There is one more threat we need to protect against. Even though a certificate in itself does not possess one-time properties, because the associated private key is not transmitted it is secure against a man-in-the-middle attack. If the private key is stored in software on the client, it can be stolen if the PC is infected by a trojan or malware. This can be overcome by only storing the private key in a hardware token. This can be a smart card connected to the PC using a reader, or a PKI chip embedded in an USB stick. Of course when a client is infected with modern malware such as Zeus and SpyEye they can perform a man-in-the-browser attack. No authentication method can protect against this attack, but when the private key is stored in a hardware token, when this token is removed and the PC turned off the attacker will not be able to impersonate the users with stolen credentials. Credentials can always be stolen when a software-only solution is used.
In general strong authentication that is resistant against man-in-the-middle attacks and credential theft should:
- use mutual authentication so that both the client and server are authenticated to the other side
- use a hardware token which output is used in the encryption layer (like TLS)
The second property requires some explanation.
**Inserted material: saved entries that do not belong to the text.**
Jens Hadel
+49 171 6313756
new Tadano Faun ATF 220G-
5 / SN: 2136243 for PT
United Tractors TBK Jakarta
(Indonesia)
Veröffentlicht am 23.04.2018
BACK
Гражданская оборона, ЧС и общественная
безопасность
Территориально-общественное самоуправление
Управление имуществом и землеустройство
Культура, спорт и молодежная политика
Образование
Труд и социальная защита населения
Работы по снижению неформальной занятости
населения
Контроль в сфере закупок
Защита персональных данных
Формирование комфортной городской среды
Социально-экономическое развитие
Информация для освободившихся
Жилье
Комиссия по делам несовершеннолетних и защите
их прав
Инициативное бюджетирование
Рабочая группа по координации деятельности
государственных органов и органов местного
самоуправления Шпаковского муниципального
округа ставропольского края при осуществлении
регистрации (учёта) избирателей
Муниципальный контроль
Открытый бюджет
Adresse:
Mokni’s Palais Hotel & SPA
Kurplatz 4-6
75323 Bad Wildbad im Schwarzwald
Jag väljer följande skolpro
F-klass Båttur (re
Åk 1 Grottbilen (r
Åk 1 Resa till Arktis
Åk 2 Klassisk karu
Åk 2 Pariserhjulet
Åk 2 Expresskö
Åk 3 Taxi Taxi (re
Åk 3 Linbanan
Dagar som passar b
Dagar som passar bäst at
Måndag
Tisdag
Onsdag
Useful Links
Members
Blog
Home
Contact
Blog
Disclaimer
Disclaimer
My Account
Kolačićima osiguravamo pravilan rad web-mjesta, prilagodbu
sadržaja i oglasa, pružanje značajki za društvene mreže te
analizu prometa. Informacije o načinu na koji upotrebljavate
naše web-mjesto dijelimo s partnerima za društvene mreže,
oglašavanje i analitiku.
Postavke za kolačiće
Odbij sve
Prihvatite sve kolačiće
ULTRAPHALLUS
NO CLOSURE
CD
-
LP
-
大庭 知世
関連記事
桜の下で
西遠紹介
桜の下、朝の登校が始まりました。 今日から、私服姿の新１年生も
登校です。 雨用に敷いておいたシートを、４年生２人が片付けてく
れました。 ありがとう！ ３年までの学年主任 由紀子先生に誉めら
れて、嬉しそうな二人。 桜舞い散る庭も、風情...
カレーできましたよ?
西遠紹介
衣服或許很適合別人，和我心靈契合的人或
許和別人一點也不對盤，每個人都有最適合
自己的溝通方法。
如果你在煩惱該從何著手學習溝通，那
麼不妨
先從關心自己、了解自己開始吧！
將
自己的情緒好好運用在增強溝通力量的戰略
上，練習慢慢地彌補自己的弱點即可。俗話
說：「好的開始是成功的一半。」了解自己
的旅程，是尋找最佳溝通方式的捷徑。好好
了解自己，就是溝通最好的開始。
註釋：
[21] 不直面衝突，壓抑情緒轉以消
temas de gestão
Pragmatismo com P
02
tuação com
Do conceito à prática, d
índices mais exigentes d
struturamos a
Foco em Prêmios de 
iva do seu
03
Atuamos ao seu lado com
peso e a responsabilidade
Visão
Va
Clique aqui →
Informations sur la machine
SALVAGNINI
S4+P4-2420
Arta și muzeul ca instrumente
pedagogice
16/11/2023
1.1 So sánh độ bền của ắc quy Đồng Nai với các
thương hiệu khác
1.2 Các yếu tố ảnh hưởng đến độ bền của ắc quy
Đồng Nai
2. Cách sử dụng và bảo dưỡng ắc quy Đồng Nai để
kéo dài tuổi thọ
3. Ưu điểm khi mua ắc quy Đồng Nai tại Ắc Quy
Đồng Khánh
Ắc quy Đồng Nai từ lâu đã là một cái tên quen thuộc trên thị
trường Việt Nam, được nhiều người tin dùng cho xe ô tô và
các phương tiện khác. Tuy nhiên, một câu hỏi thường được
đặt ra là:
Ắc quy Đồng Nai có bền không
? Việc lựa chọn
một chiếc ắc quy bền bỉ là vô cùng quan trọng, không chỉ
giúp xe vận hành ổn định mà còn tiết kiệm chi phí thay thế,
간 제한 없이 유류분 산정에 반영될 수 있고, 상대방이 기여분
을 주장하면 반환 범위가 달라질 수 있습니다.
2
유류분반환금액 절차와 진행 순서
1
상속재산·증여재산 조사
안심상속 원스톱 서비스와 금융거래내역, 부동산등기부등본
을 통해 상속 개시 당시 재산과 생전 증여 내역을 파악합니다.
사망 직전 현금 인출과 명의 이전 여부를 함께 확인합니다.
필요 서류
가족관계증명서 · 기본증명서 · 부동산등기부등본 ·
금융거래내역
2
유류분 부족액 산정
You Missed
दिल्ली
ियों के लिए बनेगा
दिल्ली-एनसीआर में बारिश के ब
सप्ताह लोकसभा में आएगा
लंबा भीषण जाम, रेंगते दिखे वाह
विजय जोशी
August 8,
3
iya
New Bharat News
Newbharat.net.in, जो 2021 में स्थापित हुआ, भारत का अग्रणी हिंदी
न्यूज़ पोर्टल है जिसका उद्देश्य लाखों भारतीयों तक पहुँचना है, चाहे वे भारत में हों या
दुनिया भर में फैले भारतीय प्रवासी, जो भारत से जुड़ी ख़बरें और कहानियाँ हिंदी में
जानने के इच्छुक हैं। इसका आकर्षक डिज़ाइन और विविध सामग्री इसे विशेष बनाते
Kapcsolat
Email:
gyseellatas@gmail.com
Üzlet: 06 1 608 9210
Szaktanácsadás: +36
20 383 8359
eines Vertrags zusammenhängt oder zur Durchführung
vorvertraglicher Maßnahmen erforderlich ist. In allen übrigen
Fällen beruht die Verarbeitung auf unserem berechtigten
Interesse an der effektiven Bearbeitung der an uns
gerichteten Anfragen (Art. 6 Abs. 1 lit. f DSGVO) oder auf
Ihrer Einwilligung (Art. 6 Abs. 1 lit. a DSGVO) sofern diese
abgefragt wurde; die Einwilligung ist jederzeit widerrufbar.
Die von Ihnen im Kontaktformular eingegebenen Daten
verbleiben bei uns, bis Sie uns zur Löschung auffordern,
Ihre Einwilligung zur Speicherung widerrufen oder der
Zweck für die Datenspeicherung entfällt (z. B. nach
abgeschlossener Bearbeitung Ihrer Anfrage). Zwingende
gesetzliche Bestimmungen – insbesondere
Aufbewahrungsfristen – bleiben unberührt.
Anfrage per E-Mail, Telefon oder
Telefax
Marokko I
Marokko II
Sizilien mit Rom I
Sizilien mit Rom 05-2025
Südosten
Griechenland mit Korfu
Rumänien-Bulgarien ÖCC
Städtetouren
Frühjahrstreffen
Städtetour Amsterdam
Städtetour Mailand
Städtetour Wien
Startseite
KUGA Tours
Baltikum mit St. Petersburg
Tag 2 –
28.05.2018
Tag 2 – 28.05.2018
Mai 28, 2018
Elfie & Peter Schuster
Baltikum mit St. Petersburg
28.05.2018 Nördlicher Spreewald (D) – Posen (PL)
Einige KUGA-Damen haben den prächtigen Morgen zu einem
There are several ways to do mutual authentication (using client certificates is just an example). A challenge response scheme that does a full challenge 1 / response 1 + challenge 2 / response 2 handshake will work, but only protects against a man-in-the-middle attack when Mallory cannot intercept both sides of the handshake. For an offline (non-USB) token TLS-SRP can be a solution when this is widely implemented.
Another solution worth mentioning is the ABN-Amro E.dentifier2 hardware token. This USB connected device contains a PKI client certificate. Crucial banking transaction are routed (using a webbrowser plugin) end-to-end from the server to the token. An LCD display shows the details of the transactions before they are signed by the device. This method seems to protect against man-in-the-browser attacks as well.